Szef MON: Jeżeli Ukraina wystąpi o wsparcie, o pomoc, będziemy wsparcia i pomocy udzielać
16 kwietnia prezydent Ukrainy Wołodymyr Zełenski podpisał nową ustawę o mobilizacji. 23 kwietnia szef MSZ Ukrainy Dmytro Kułeba zapowiedział sprawiedliwe podejście do mężczyzn w wieku mobilizacyjnym, przebywających zarówno w kraju jak i za granicą. We wpisie na platformie X szef ukraińskiej dyplomacji podkreślił, że przebywanie za granicą nie zwalnia z obowiązków wobec państwa. Media zaczęły natomiast informować, że konsulaty Ukrainy wstrzymały wydawanie gotowych dokumentów dla mężczyzn w wieku 18-60 lat.
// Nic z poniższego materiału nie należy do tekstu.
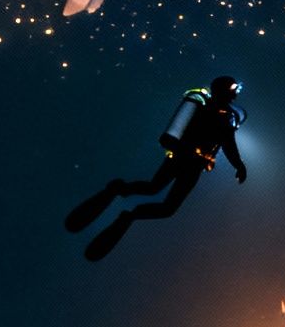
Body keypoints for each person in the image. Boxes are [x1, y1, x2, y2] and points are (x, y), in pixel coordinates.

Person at [67, 76, 248, 261]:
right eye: (233, 89)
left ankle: (125, 208)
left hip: (191, 164)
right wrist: (238, 165)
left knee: (163, 202)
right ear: (224, 90)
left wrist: (239, 165)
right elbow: (227, 143)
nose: (235, 94)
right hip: (182, 159)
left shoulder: (226, 116)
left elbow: (228, 143)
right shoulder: (213, 111)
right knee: (155, 191)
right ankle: (119, 197)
Wiceszef MSZ Andrzej Szejna został zapytany we wtorek w TVP Info o sytuację, w której rząd Ukrainy zwróciłby się do Polski z oczekiwaniem, żeby nie przedłużać zezwoleń na pobyt mężczyznom w wieku 18-60 lat. "Na pewno nie będziemy chronić dekowników" - odpowiedział Szejna. Zapewnił, że w takim wypadku będzie przekonywać szefa MSZ Radosława Sikorskiego, aby tych zezwoleń nie przedłużać. Dodał, że w tej sprawie "nie ma oficjalnego stanowiska, bo nie ma żadnego wystąpienia rządu Ukrainy do rządu polskiego".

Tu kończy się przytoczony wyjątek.